Por
Roberto Leon Ponczek*
Sou filho de
sobreviventes do Holocausto e acabo de escrever uma biografia de minha família
polonesa no Livro "Polski Klub 44: o improvável milagre da existência
", editado on line pela Amazon1,
no qual descrevo os vários episódios da miraculosa sobrevivência de meus pais
durante os terríveis anos de 1939 a 1945 . Eles chegaram ao Brasil num navio
que zarpou do porto de Antuérpia, escondidos por trás de documentos que
ocultavam seus verdadeiros nomes judaicos. Durante alguns anos ainda praticaram
o cripto judaísmo, mantendo uma dupla personalidade: em casa assumiam-se como
judeus, mas publicamente se faziam passar por cristãos poloneses, frequentando
por algum tempo o Polski Klub 44, reduto da cultura polaca no Rio de Janeiro
dos anos 50. Durante alguns anos ainda
viveram nestas condições com medo de um hipotético ressurgimento do nazismo. Em
1967, com a vitória de Israel sobre seus vizinhos, na Guerra dos Seis Dias,
assumiram finalmente suas identidades judaicas, encorajados pela consolidação
da nova nação judaica.
É fato que
Israel é um pais construído com sangue, suor e lagrimas, sobre as cinzas ainda
fumegantes do Holocausto, por sobreviventes como meus pais, e foi a partir da
existência segura e irreversível de Israel que
meus pais fizerem uma completa e assumida teshuvá, depois de anos de cripto-judaísmo. Portanto, ninguém põe
em discussão a absoluta necessidade da
existência de Eretz e Mediná, Israel preservada por fronteiras
perenes e seguras.
Entretanto,
enfatizo, na condição de Holocaust Child,
que nós judeus devemos dar o exemplo à humanidade de um povo evoluído, culto,
iluminista que passou, durante milênios, por vários processos civilizatórios,
protagonizando, na Idade Média, o renascimento da filosofia grega na Península
Ibérica, com Maimonides (Rambam) e Nachmanides (Ramban) que conciliaram a interpretação
da Torah com a filosofia aristotélica. No sec. XVII, o nosso povo contribuiu para
o surgimento da filosofia moderna; com Spinoza; no sec. XVII, com o Iluminismo (Haskalá) alemão através de Moses
Mendelssohn; e no sec. XX, com as grandes revoluções científicas, como a
Psicanálise de Freud e a Teoria da Relatividade de Einstein. Protagonizamos
também grandes inovações nas artes como na grande literatura francesa de Marcel
Proust e no romance surrealista de Franz Kafka, como ainda na música mega-sinfônica
de Gustav Mahler e no atonalismo de Arnold Schomberg, além da pintura surrealista e cabalista de Marc
Chagall. Todos eles são filhos exilados de Israel.
Além disso,
nossa historia foi forjada a ferro e fogo pelo sofrimento de um sem número de
perseguições.

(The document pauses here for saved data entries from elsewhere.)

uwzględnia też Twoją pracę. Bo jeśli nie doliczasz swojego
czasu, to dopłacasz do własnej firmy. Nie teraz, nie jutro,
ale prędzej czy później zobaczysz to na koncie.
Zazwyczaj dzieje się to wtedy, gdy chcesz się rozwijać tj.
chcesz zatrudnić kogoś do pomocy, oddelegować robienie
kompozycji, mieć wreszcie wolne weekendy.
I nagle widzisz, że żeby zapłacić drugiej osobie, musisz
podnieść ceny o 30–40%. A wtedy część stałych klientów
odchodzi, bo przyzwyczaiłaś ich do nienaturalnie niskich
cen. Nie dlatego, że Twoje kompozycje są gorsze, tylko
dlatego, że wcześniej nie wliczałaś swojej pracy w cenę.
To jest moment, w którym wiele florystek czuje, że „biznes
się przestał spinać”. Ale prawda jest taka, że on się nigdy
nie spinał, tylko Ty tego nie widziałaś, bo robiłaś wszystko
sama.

Padecemos nas fogueiras da Inquisição da Península Ibérica, nos
saques e estupros dos Pogroms do Leste Europeu e nas câmeras de gás Ziclon do
Holocausto, que por pouco, ou por algum inexplicável milagre, não extinguiram completamente
o nosso povo.
Todos esses
fatos devem nos levar a um cuidadoso discernimento e à suprema razão de não
responder na mesma moeda da violência e barbárie do terrorismo jihadista, que
estamos presenciando agora na França e Israel. Devemos, sim, combater
terroristas, com vigor, mas pontualmente sem preconceitos e sem jamais generalizar o conflito para inocentes civis,
sejam de que credo forem.
Segundo Itzchak
Rabin zl falou, e citado por meu amigo Barak, jovem ex-oficial do Tzahal: “Temos que perseguir a paz, como se não
houvesse terrororismo, e temos que nos proteger do terrorismo, como se não
houvesse paz”.
Portanto, a
historia nos concede e nos autoriza, que, juntamente com outros povos
civilizados, conduzamos com responsabilidade o grande processo de pacificação e
iluminação do mundo das trevas em que vivemos atualmente. Cada um de nós deve
incorporar dentro de si um pequeno Messias transformador do mundo, e juntos
seremos o Grande Messias revelado pelos profetas de Israel! Companheiros (Chaverim em hebraico), conclamo-os à
Serenidade da Razão, Justica e à Paz, três atributos que sempre caracterizaram
o nosso Povo!
*Roberto Leon Ponczek é Professor Doutor no curso de
Doutorado em Difusão do Conhecimento da UFBA, onde leciona Filosofia da Ciência
e membro do Chabad- Salvador, seus pais
Wanda e Tadeusz Ponczek foram sobreviventes do Holocausto.